Retired businessman Garland Tucker III is launching a primary challenge to North Carolina Sen. Thom Tillis, one of Republicans’ most vulnerable senators in 2020.
As most primaries have been since President Donald Trump was elected, this one is already being made into a contest over loyalty to the president, which could complicate the GOP’s efforts to defend an increasingly competitive state in 2020.
Tucker, the retired chairman and CEO of Triangle Capital Corp., filed to run on Monday and an official announcement is expected in the coming days. McClatchy first reported the news.
Tucker has written two books — one about the 1924 presidential election and one about 14 conservative leaders in America — and has served on the board of the John Locke Foundation and the Civitas Institute.
The Tillis campaign immediately sought to portray Tucker’s candidacy as a threat to Trump, referring to Tucker as an “anti-Trump activist.”
“Today’s candidate has a long record of attacking the President and appears to be assembling an anti-Trump team,” Tillis campaign manager Luke Blanchat said in a statement. “Senator Tillis looks forward to continuing to work with President Trump and Vice President Pence in securing our border and keeping our economy growing at a record setting pace.”
Tillis is making his first bid for re-election to the Senate. He endorsed Florida Sen. Marco Rubio for president in February 2016. Tucker originally supported Wisconsin Gov. Scott Walker in the primary. His final choice in the primary was Ohio Gov. John Kasich. He supported Trump in general election.
“As a conservative and a lifelong Republican, I stoutly resisted Trump’s nomination,” Tucker wrote in a 2016 column in The News & Observer. But ultimately, he said, he felt more strongly about not backing Hillary Clinton.
“For conservatives who could never vote for Clinton, the resulting by-product is necessarily a vote for Trump,” Tucker concluded.
Carter Wrenn, a longtime GOP operative in North Carolina who’s working for Tucker, explained on Monday that, like many North Carolina conservatives, Tucker hadn’t known Trump in 2016 and had been worried he wasn’t conservative enough. But, Wrenn said, Trump has proven to be conservative in office.
“Garland is an old fashioned conservative,” Wrenn said, casting the Senate primary as a race between a businessman outsider and a D.C. politician.
“Tackling an incumbent senator is always an uphill climb,” Wrenn said. “But Tillis is weaker than most incumbents,” he added.
Switched vote on ‘emergency’
Tillis’ high-profile switch on Trump’s national emergency declaration contributed to speculation that he may be vulnerable to a primary.
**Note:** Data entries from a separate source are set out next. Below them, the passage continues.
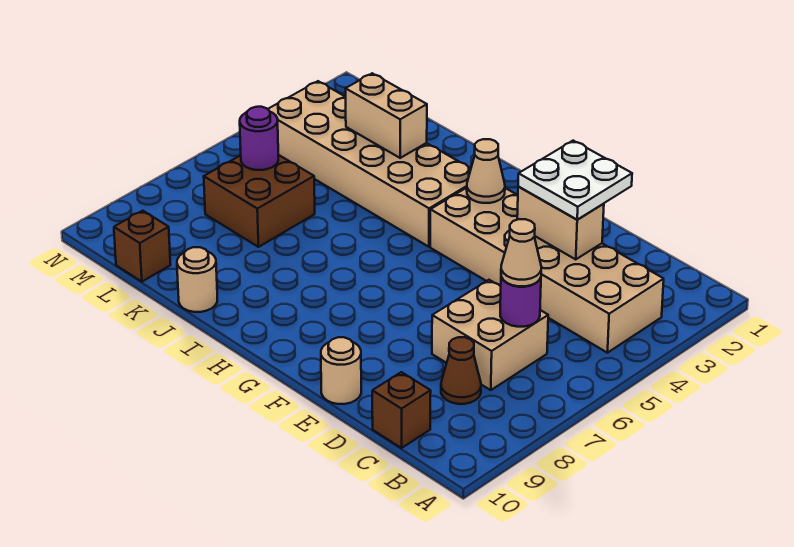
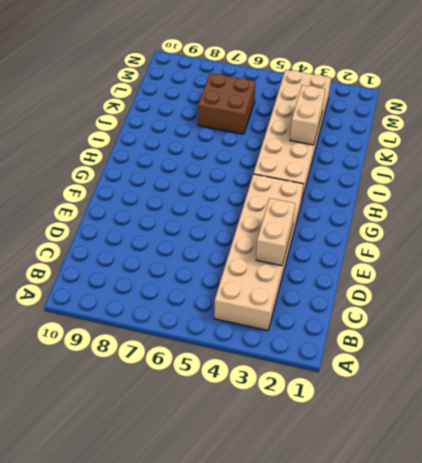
none -> tan brick C6:D7 level 1
none -> brown cone C8 level 1
none -> brown brick C10 level 1

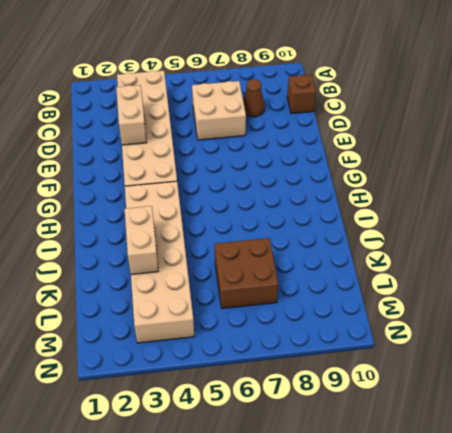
none -> tan round brick E10 level 1
none -> tan round brick J10 level 1
none -> brown brick L10 level 1

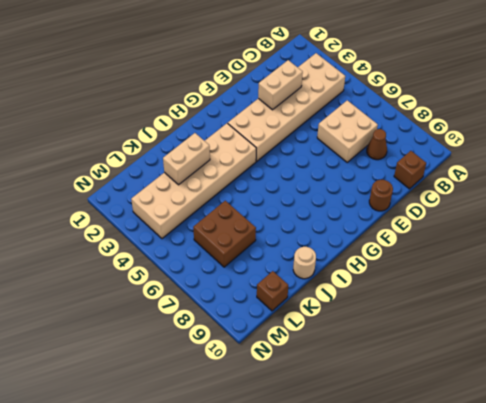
brown round brick E10 level 1 -> tan round brick E10 level 1
none -> purple round brick C6 level 2
none -> tan cone G3 level 2
none -> purple round brick L6 level 2

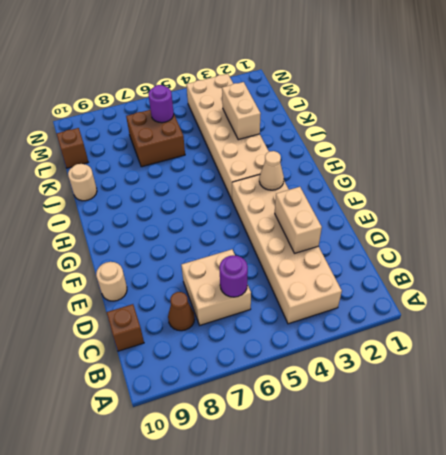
none -> tan cone C6 level 3
none -> white plate D2:E3 level 3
He came out against the emergency declaration in a Washington Post op-ed in late February. Conservatives — including members of the delegation — made noise about someone challenging the first-term senator, although GOP Rep. Mark Walker later ruled out running himself. Two weeks after his op-ed, when Democrats brought to the floor a resolution that would terminate the emergency declaration, Tillis sided with the president.
Tillis has voted with his party 96 percent of the time he’s been in the Senate, according to CQ’s Vote Watch. He’s supported Trump 99 percent of the time compared to 98 percent of the time for the average Senate Republican.
National Republicans aren’t concerned about the primary challenge against Tillis, comparing Tucker’s candidacy to losing Senate bids from Rep. Mo Brooks in Alabama or state Sen. Chris McDaniel in Mississippi.
“There is no precedent for an anti-Trump primary challenger in the South being able to surmount comments attacking Trump,” said GOP source involved in Senate races.
Tillis raised nearly $1.2 million during the first three months of the year. He ended March with $2.9 million in the bank. Tucker has personal resources he can throw at a campaign, but it’s not clear how much he could or would self fund a primary campaign.
Tillis came to the Senate in 2015, defeating Democratic Sen. Kay Hagan in 2014 by less than 2 points. The former state House speaker won an eight-person primary that year by nearly 20 points.
He has not yet attracted a high-profile Democratic challenger. Trump carried the state by about 4 points in 2016. Both parties are expecting shifting demographics in the state to make North Carolina a competitive state at both the Senate and presidential level. Inside Elections with Nathan L. Gonzales rates the race Tilts Republican.